4
votes

I am attempting to reference a procedure as a parameter of another procedure and am having trouble understanding the documentation.(http://docwiki.embarcadero.com/RADStudio/Sydney/en/Procedural_Types_(Delphi))

From what I understood I need to create a new type for the procedure..

type
  TCallback = procedure of object;

and declare the higher order procedure as procedure HigherOrder(pProc: TCallback);

I receive the compilation error " E2010 Incompatible types: 'TCallBack' and 'procedure, untyped pointer or untyped parameter' " when attempting to call the function(when the button is clicked)

type
  TCallBack = procedure of object;
  TfrmMain = class(TForm)
    btnAct: TButton;
    procedure btnActClick(Sender: TObject);
  private
    procedure HigherOrder(pProc: TCallback);
    procedure Callback();
    { Private declarations }
  public
    { Public declarations }
  end;

var
  frmMain: TfrmMain;

implementation

{$R *.dfm}

{ TfrmMain }

procedure TfrmMain.btnActClick(Sender: TObject);
begin
  HigherOrder(Callback()); <--Error occurs here
end;

procedure TfrmMain.Callback;
begin
  //Do some stuff
end;

procedure TfrmMain.HigherOrder(pProc: TCallback);
begin
  //Do some other stuff
  pProc();
end;

end.

Any help is greatly appreciated. I am quite new to programming in delphi.

1

1 Answers

11
votes

The problem is that you are calling Callback() first and then trying to pass its return value (which, it doesn't have one) to HigherOrder(), but that is not what HigherOrder() is expecting, which is why you are getting the error. In other words, your code is roughly equivalent to this:

procedure TfrmMain.btnActClick(Sender: TObject);
begin
  //HigherOrder(Callback());
  var res := Callback();
  HigherOrder(res);
end;

Except that the type of res is undefined since Callback() is a procedure and not a function.

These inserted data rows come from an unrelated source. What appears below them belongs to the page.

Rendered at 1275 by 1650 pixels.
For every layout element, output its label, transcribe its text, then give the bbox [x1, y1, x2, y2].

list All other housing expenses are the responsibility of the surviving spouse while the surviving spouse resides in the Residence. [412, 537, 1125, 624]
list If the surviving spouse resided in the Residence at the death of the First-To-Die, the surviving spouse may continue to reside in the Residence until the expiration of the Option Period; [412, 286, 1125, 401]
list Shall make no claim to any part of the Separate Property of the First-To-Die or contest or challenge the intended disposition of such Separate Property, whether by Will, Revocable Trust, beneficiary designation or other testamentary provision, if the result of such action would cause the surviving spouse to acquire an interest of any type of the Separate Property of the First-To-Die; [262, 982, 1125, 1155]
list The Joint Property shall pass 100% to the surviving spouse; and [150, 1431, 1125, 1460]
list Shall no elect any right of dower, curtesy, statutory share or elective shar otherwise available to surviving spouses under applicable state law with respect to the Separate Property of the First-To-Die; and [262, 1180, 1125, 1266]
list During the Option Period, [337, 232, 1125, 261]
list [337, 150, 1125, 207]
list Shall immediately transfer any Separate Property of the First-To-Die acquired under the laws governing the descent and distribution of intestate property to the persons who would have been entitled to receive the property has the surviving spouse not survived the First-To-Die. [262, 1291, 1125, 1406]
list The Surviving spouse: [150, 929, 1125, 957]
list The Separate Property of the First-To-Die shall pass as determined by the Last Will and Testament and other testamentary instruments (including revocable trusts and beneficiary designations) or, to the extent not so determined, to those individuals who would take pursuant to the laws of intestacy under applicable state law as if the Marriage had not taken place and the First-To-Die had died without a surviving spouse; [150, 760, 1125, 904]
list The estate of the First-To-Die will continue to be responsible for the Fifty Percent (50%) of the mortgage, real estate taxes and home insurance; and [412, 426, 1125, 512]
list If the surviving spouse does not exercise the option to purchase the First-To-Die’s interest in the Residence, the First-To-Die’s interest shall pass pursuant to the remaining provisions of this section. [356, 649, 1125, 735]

When calling HigherOrder(), you need to remove the trailing () parenthesis from Callback() in order to pass Callback itself (well, its memory address, anyway) as the value of the pProc parameter, eg:

procedure TfrmMain.btnActClick(Sender: TObject);
begin
  HigherOrder(Callback);
end;

Yes, you can also drop the parenthesis when calling a procedure without passing any parameters to it. But, in this case, the compiler is smart enough to know that the parenthesis-omitting Callback identifier is being assigned to a closure type and so will pass it as-is and not call it.